High and Low at the Cafe Demel

Just days ahead of passover, my mind returns to pastry-filled Vienna, where I sampled the famous sachertorte at the Demel pastry shop. Read about the history of the dessert and its name in this turgid wikipedia entry.

The Demel, on a busy slightly touristy shopping street near the Stephansdom cathedral, is a crowded, gilded coffee and cake shoppe, with a glass walled kitchen. While I ate the Demels Sachertorte, I watched a young apprentice repeatedly apply frosting florets to a wooden practice cake, check her work, and wipe them off to start again.

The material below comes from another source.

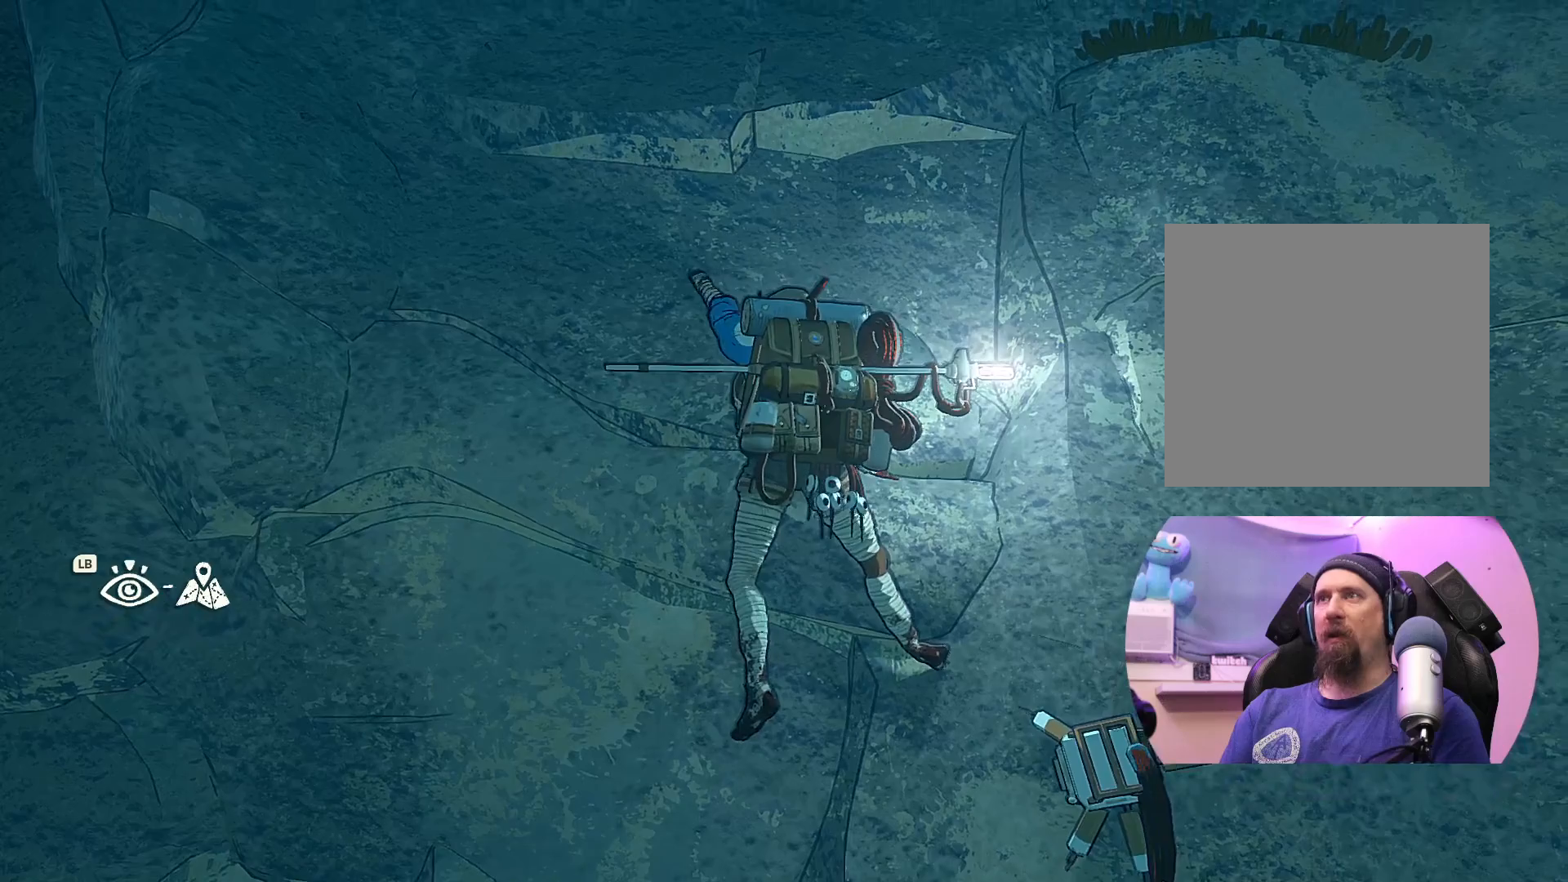
{"buttons": ["X"], "left_stick": "up", "right_stick": "center", "events": [[283, "X", "down"]]}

This photo doesn't do much justice to the cake, as my cameraphone lacks the "food porn closeup" setting I've been seeking in a full-size digital camera. Personally, I could have dispensed with the layer of apricot jam entirely, but it was hardly noticable under the ganache-like icing. The cake was a bit dry - that's why the Viennese pile on the cream - but satisfyingly chocolately. The espresso, as with most of the coffee I had in Vienna, was perfectly composed.

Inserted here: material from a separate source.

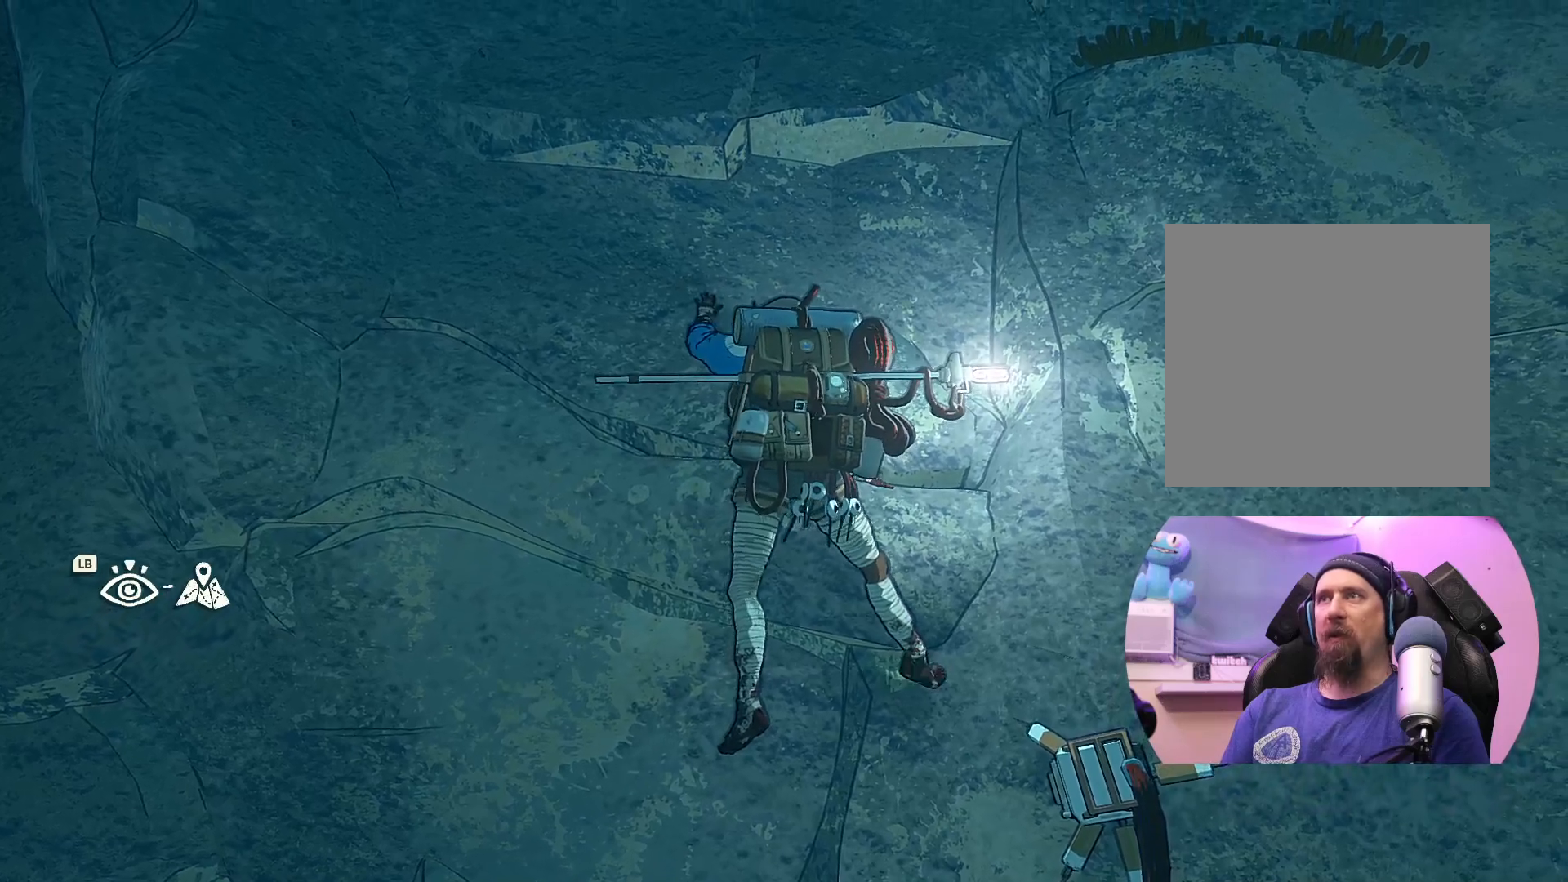
{"buttons": ["R1"], "left_stick": "center", "right_stick": "center", "events": [[33, "left_stick", "center"], [50, "X", "up"], [483, "R1", "down"]]}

Back to the glass-walled kitchen for a moment. See that, in the center towards the bottom of the photo? Near the seam in the glass? Yes, that. Yes, it's a bust of Bill Clinton. Executed in some sort of candy. I think he's saying that he feels my marzipain. And who's that other candy bust? Kofi Annan? Thabo Mbeki?

At any rate, I bought a small Demel Sachertorte in a wooden box and brought it back. I served it at book club. Slightly dry for the travelling, it was a nice finish to the meal. And the box was the perfect size for sending the leftover Wensleydale cheese back with one of my guests.

So for those about to start a week of potato starch, nut flower and [most dreaded of all] cocoanut-based desserts, get your fluffy leavened goodies whilst you can and hope that nobody's sculpting your likeness in almond paste to sit unnervingly next to the macaroons.